The Kaiser Richmond Field Hospital for the Kaiser Shipyards, financed by the United States Maritime Commission, opened on August 10, 1942. It was sponsored by Henry J. Kaiser’s Permanente Foundation and Garfield was the Medical Director. The field hospital served as the mid-level component of a three-tier medical care system that also included six well-equipped first aid stations at the individual shipyards, and the main Kaiser Permanente hospital in Oakland, California, where the most critical cases were treated. Together, these facilities served the employees of the Kaiser shipyards who had signed up for the Permanente Health Plan (commonly referred to as the “Kaiser Plan”), one of the country’s first voluntary pre-paid medical plans, and a direct precursor to the Health Maintenance Organizations (HMOs) defined by the federal Health Maintenance Organization Act of 1973.

The Kaiser facility in Oakland is still the largest in the Kaiser system. I was personally acquainted with the chief of Surgery at the Los Angles Kaiser hospital. He was an excellent surgeon but not always complimentary about his other surgeons. Kaiser now has its own medical school in Pasadena.

HMOs were and are popular with some patients but rationing care is still an issue. The quality of Kaiser physicians has improved but the patient has no choice.

The next attempt to control costs was “managed care.” This led to the creation of Preferred Provider Organizations, or “PPOs.” PPOs were often run by physicians but those were often entrepreneurial and far less concerned with quality of care than personal profit. I knew some of the doctors who ran these organizations. The method was to enroll physicians and then the group would contract with insurance companies. Payment was usually fee-for-service but compliance with “standards,” usually based on cost, was by bonuses. I knew many GPs whose annual bonus was equal to their annual compensation.

Obamacare has replaced most of those mechanisms with an industrial system where the hospital owns the medical “group.” The doctors are hospital employees. Obamacare also mandated that an Electronic Health Record be established or pay a penalty.

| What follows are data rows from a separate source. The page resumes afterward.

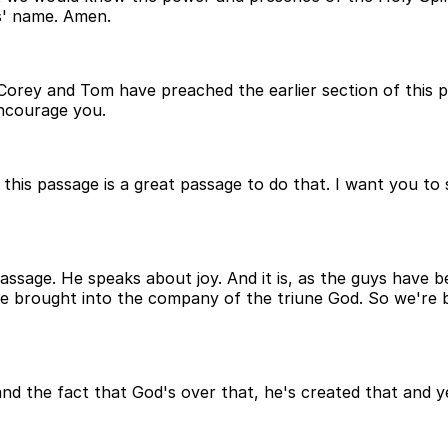
s' name. Amen.
 Corey and Tom have preached the earlier section of this 
encourage you.
k this passage is a great passage to do that. I want you to
assage. He speaks about joy. And it is, as the guys have be
e're brought into the company of the triune God. So we'r
d the fact that God's over that, he's created that and yet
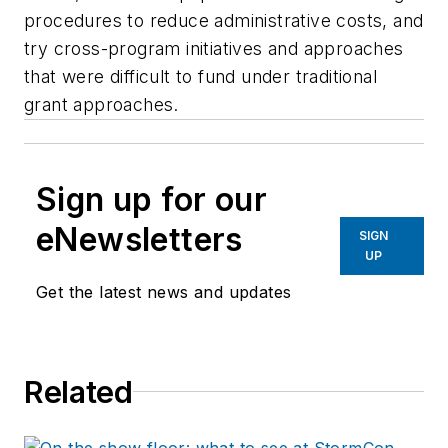
procedures to reduce administrative costs, and
try cross-program initiatives and approaches
that were difficult to fund under traditional
grant approaches.
Sign up for our
eNewsletters
SIGN
UP
Get the latest news and updates
Related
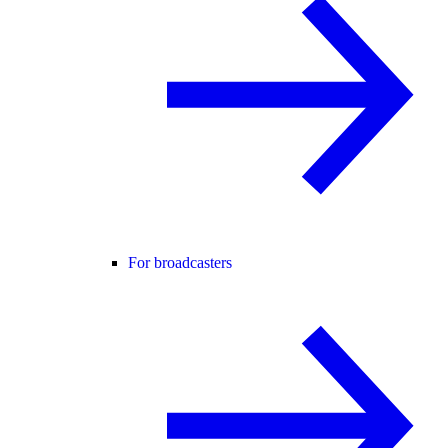
For broadcasters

Why? To monitor physicians, not for quality but for costs.

Some thoughts on Obamacare and the EHR.

2 Responses to “From Russia to healthcare in one day.”

  1. Robert says:

    Sad what Obamacare and leftists have done to our nation. I’m in a Scandinavian nation for an elective and I don’t want to see American health care devolve to what it is here. It’s not what you typically hear or see on the mainstream media. Much worse. As a medical student, I want to pick a specialty that will keep me from being an employee, but sadly there aren’t many specialties like that as far as I know. There’s primary care, but that’s boring to me. Maybe I should give it a second look. I love the critical care stuff, but they seem to have to work as hospital employees. Is there any hope left for conservative med students in choosing a good specialty free from the bean counters and government and hospitals? Where I can practice medicine like I want, do what’s best for my future patients, etc.?

  2. Mike K says:

    The specialties do OK in the current system but they are employees, of course, A friend of mine, a gastroenterologist, built his own endoscopy suite 30 years ago. He is excellent. I go back to have him do a colonoscopy on me every couple of years,. The hospital approached him a couple of years ago and asked if he would do some of his endoscopies in the hospital suite, He said he would consider it but wanted to review some charts from cases done there, They agreed and he looked at the charts. He saw lots of fraudulent charges, mostly lab.